◆ PROBLEM STATEMENT ◆
In the forum post about American Top 40, who hosted the final show?

** Opening EXCERPTED PASSAGE block **

# You heard it here first



## Scott Greczkowski (Mar 21, 2002)

I now have word that "soon" XM will begin airing classic "American Top 40 with Casey Kasem" shows on its 80's on 8 channel!

I find this exciting as I am a big fan of AT40 and Casey, I have a collection of AT40 LP's (The shows were origionaly sent to the stations on records, 1 record and hour (with commercials) a show would be 4 albums. Radio stations were supposed to distroy the albums after airing them I was lucky to get my hands on a few shows. 

I also have a VERY RARE item from AT40, this rare item is the VERY FINAL American Top 40 which ever aired. The show was hosted by Shadoe Stevens, and this show was sent to stations on CD (Infact I got this on my desk here at my office.) 

Looking over the show notes the final top 10 for January 28th 1995 was as follows.

#10 You Gotta Be - Des'ree
#9 The Rhythm of the Night - Carona
#8 Hold My Hand - Hootie and the Blowfish
#7 Sukiyaki - 4 P.M.
#6 Here Come the HotStepper - Ini Kamoze
#5 I'm the Only One - Melissa Etheridge
#4 Take a Bow - Madonna
#3 Always - Bon Jovi
#2 Another Night - Real McCoy
and the Final #1 song ever on American Top 40
#1 On Bended Knee - Boys II Men

After that Ameican Top 40 became American Top 20 and since that time the music hasn't been quite as good.

** Closing EXCERPTED PASSAGE block **
** Opening EXCERPTED RECORDS block **

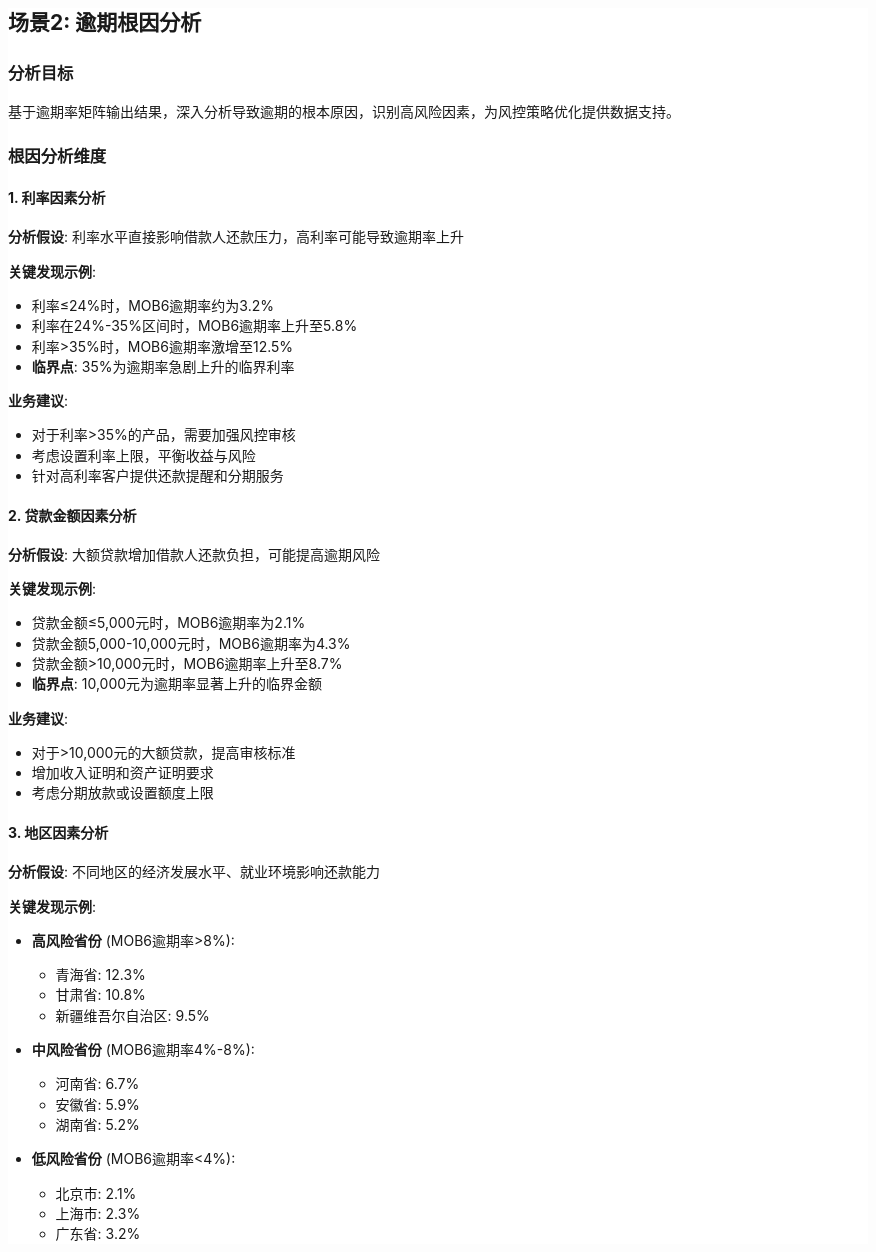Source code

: ## 场景2: 逾期根因分析

### 分析目标
基于逾期率矩阵输出结果，深入分析导致逾期的根本原因，识别高风险因素，为风控策略优化提供数据支持。

### 根因分析维度

#### 1. 利率因素分析
**分析假设**: 利率水平直接影响借款人还款压力，高利率可能导致逾期率上升

**关键发现示例**:
- 利率≤24%时，MOB6逾期率约为3.2%
- 利率在24%-35%区间时，MOB6逾期率上升至5.8%
- 利率>35%时，MOB6逾期率激增至12.5%
- **临界点**: 35%为逾期率急剧上升的临界利率

**业务建议**:
- 对于利率>35%的产品，需要加强风控审核
- 考虑设置利率上限，平衡收益与风险
- 针对高利率客户提供还款提醒和分期服务

#### 2. 贷款金额因素分析
**分析假设**: 大额贷款增加借款人还款负担，可能提高逾期风险

**关键发现示例**:
- 贷款金额≤5,000元时，MOB6逾期率为2.1%
- 贷款金额5,000-10,000元时，MOB6逾期率为4.3%
- 贷款金额>10,000元时，MOB6逾期率上升至8.7%
- **临界点**: 10,000元为逾期率显著上升的临界金额

**业务建议**:
- 对于>10,000元的大额贷款，提高审核标准
- 增加收入证明和资产证明要求
- 考虑分期放款或设置额度上限

#### 3. 地区因素分析
**分析假设**: 不同地区的经济发展水平、就业环境影响还款能力

**关键发现示例**:
- **高风险省份** (MOB6逾期率>8%):
  - 青海省: 12.3%
  - 甘肃省: 10.8%
  - 新疆维吾尔自治区: 9.5%
  
- **中风险省份** (MOB6逾期率4%-8%):
  - 河南省: 6.7%
  - 安徽省: 5.9%
  - 湖南省: 5.2%
  
- **低风险省份** (MOB6逾期率<4%):
  - 北京市: 2.1%
  - 上海市: 2.3%
  - 广东省: 3.2%
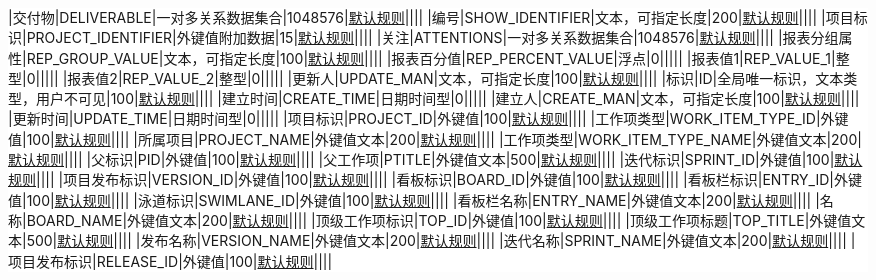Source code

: |交付物|DELIVERABLE|一对多关系数据集合|1048576|[默认规则](module/ProjMgmt/Work_item/value_rule/Deliverable#default)||||
|编号|SHOW_IDENTIFIER|文本，可指定长度|200|[默认规则](module/ProjMgmt/Work_item/value_rule/Show_identifier#default)||||
|项目标识|PROJECT_IDENTIFIER|外键值附加数据|15|[默认规则](module/ProjMgmt/Work_item/value_rule/Project_identifier#default)||||
|关注|ATTENTIONS|一对多关系数据集合|1048576|[默认规则](module/ProjMgmt/Work_item/value_rule/Attentions#default)||||
|报表分组属性|REP_GROUP_VALUE|文本，可指定长度|100|[默认规则](module/ProjMgmt/Work_item/value_rule/Rep_group_value#default)||||
|报表百分值|REP_PERCENT_VALUE|浮点|0|||||
|报表值1|REP_VALUE_1|整型|0|||||
|报表值2|REP_VALUE_2|整型|0|||||
|更新人|UPDATE_MAN|文本，可指定长度|100|[默认规则](module/ProjMgmt/Work_item/value_rule/Update_man#default)||||
|标识|ID|全局唯一标识，文本类型，用户不可见|100|[默认规则](module/ProjMgmt/Work_item/value_rule/Id#default)||||
|建立时间|CREATE_TIME|日期时间型|0|||||
|建立人|CREATE_MAN|文本，可指定长度|100|[默认规则](module/ProjMgmt/Work_item/value_rule/Create_man#default)||||
|更新时间|UPDATE_TIME|日期时间型|0|||||
|项目标识|PROJECT_ID|外键值|100|[默认规则](module/ProjMgmt/Work_item/value_rule/Project_id#default)||||
|工作项类型|WORK_ITEM_TYPE_ID|外键值|100|[默认规则](module/ProjMgmt/Work_item/value_rule/Work_item_type_id#default)||||
|所属项目|PROJECT_NAME|外键值文本|200|[默认规则](module/ProjMgmt/Work_item/value_rule/Project_name#default)||||
|工作项类型|WORK_ITEM_TYPE_NAME|外键值文本|200|[默认规则](module/ProjMgmt/Work_item/value_rule/Work_item_type_name#default)||||
|父标识|PID|外键值|100|[默认规则](module/ProjMgmt/Work_item/value_rule/Pid#default)||||
|父工作项|PTITLE|外键值文本|500|[默认规则](module/ProjMgmt/Work_item/value_rule/Ptitle#default)||||
|迭代标识|SPRINT_ID|外键值|100|[默认规则](module/ProjMgmt/Work_item/value_rule/Sprint_id#default)||||
|项目发布标识|VERSION_ID|外键值|100|[默认规则](module/ProjMgmt/Work_item/value_rule/Version_id#default)||||
|看板标识|BOARD_ID|外键值|100|[默认规则](module/ProjMgmt/Work_item/value_rule/Board_id#default)||||
|看板栏标识|ENTRY_ID|外键值|100|[默认规则](module/ProjMgmt/Work_item/value_rule/Entry_id#default)||||
|泳道标识|SWIMLANE_ID|外键值|100|[默认规则](module/ProjMgmt/Work_item/value_rule/Swimlane_id#default)||||
|看板栏名称|ENTRY_NAME|外键值文本|200|[默认规则](module/ProjMgmt/Work_item/value_rule/Entry_name#default)||||
|名称|BOARD_NAME|外键值文本|200|[默认规则](module/ProjMgmt/Work_item/value_rule/Board_name#default)||||
|顶级工作项标识|TOP_ID|外键值|100|[默认规则](module/ProjMgmt/Work_item/value_rule/Top_id#default)||||
|顶级工作项标题|TOP_TITLE|外键值文本|500|[默认规则](module/ProjMgmt/Work_item/value_rule/Top_title#default)||||
|发布名称|VERSION_NAME|外键值文本|200|[默认规则](module/ProjMgmt/Work_item/value_rule/Version_name#default)||||
|迭代名称|SPRINT_NAME|外键值文本|200|[默认规则](module/ProjMgmt/Work_item/value_rule/Sprint_name#default)||||
|项目发布标识|RELEASE_ID|外键值|100|[默认规则](module/ProjMgmt/Work_item/value_rule/Release_id#default)||||
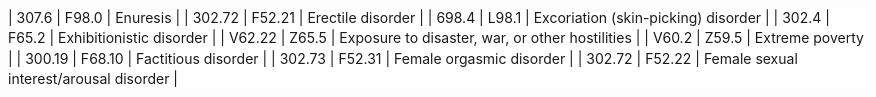 |                                                                                                                                                                                                                                         307.6 | F98.0                                                                                                                    | Enuresis                                                                                                                                                                                                                                                                      |
|                                                                                                                                                                                                                                        302.72 | F52.21                                                                                                                   | Erectile disorder                                                                                                                                                                                                                                                             |
|                                                                                                                                                                                                                                         698.4 | L98.1                                                                                                                    | Excoriation (skin-picking) disorder                                                                                                                                                                                                                                           |
|                                                                                                                                                                                                                                         302.4 | F65.2                                                                                                                    | Exhibitionistic disorder                                                                                                                                                                                                                                                      |
| V62.22                                                                                                                                                                                                                                        | Z65.5                                                                                                                    | Exposure to disaster, war, or other hostilities                                                                                                                                                                                                                               |
| V60.2                                                                                                                                                                                                                                         | Z59.5                                                                                                                    | Extreme poverty                                                                                                                                                                                                                                                               |
|                                                                                                                                                                                                                                        300.19 | F68.10                                                                                                                   | Factitious disorder                                                                                                                                                                                                                                                           |
|                                                                                                                                                                                                                                        302.73 | F52.31                                                                                                                   | Female orgasmic disorder                                                                                                                                                                                                                                                      |
|                                                                                                                                                                                                                                        302.72 | F52.22                                                                                                                   | Female sexual interest/arousal disorder                                                                                                                                                                                                                                       |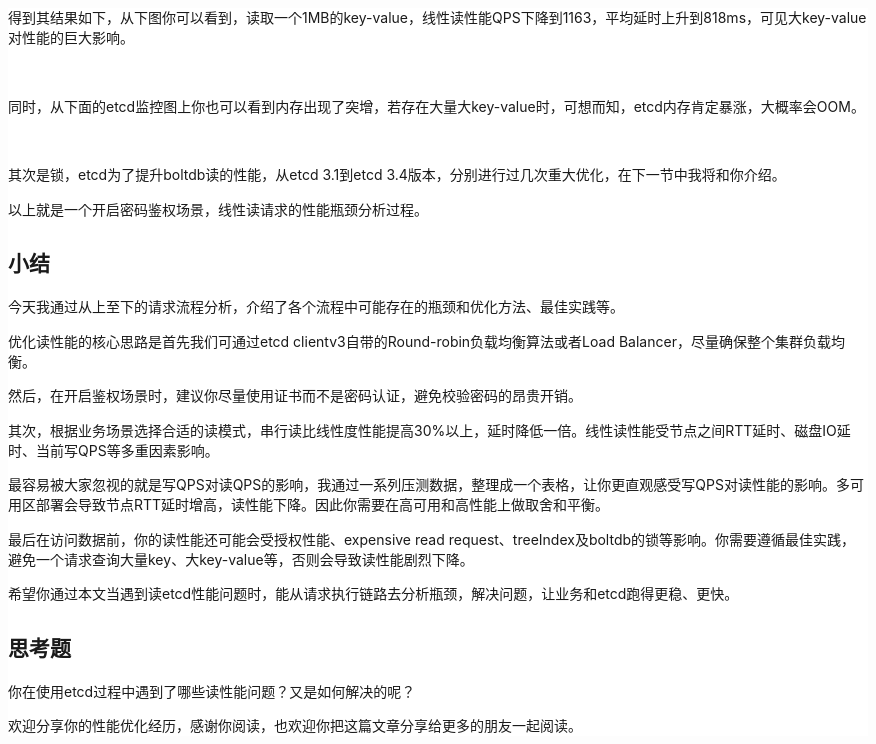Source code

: </code></pre><p>得到其结果如下，从下图你可以看到，读取一个1MB的key-value，线性读性能QPS下降到1163，平均延时上升到818ms，可见大key-value对性能的巨大影响。</p><p><img src="https://static001.geekbang.org/resource/image/a0/c7/a0735af4c2efd4156d392f75yyf132c7.png" alt=""></p><p>同时，从下面的etcd监控图上你也可以看到内存出现了突增，若存在大量大key-value时，可想而知，etcd内存肯定暴涨，大概率会OOM。</p><p><img src="https://static001.geekbang.org/resource/image/95/78/9599ec869c1496e8f9a8e5e54acb5b78.png" alt=""></p><p>其次是锁，etcd为了提升boltdb读的性能，从etcd 3.1到etcd 3.4版本，分别进行过几次重大优化，在下一节中我将和你介绍。</p><p>以上就是一个开启密码鉴权场景，线性读请求的性能瓶颈分析过程。</p><h2>小结</h2><p>今天我通过从上至下的请求流程分析，介绍了各个流程中可能存在的瓶颈和优化方法、最佳实践等。</p><p>优化读性能的核心思路是首先我们可通过etcd clientv3自带的Round-robin负载均衡算法或者Load Balancer，尽量确保整个集群负载均衡。</p><p>然后，在开启鉴权场景时，建议你尽量使用证书而不是密码认证，避免校验密码的昂贵开销。</p><p>其次，根据业务场景选择合适的读模式，串行读比线性度性能提高30%以上，延时降低一倍。线性读性能受节点之间RTT延时、磁盘IO延时、当前写QPS等多重因素影响。</p><p>最容易被大家忽视的就是写QPS对读QPS的影响，我通过一系列压测数据，整理成一个表格，让你更直观感受写QPS对读性能的影响。多可用区部署会导致节点RTT延时增高，读性能下降。因此你需要在高可用和高性能上做取舍和平衡。</p><p>最后在访问数据前，你的读性能还可能会受授权性能、expensive read request、treeIndex及boltdb的锁等影响。你需要遵循最佳实践，避免一个请求查询大量key、大key-value等，否则会导致读性能剧烈下降。</p><p>希望你通过本文当遇到读etcd性能问题时，能从请求执行链路去分析瓶颈，解决问题，让业务和etcd跑得更稳、更快。</p><h2>思考题</h2><p>你在使用etcd过程中遇到了哪些读性能问题？又是如何解决的呢？</p><p>欢迎分享你的性能优化经历，感谢你阅读，也欢迎你把这篇文章分享给更多的朋友一起阅读。</p>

** Closing EXCERPTED RECORDS block **

◆ EXERCISE OUTPUT ◆
Shadoe Stevens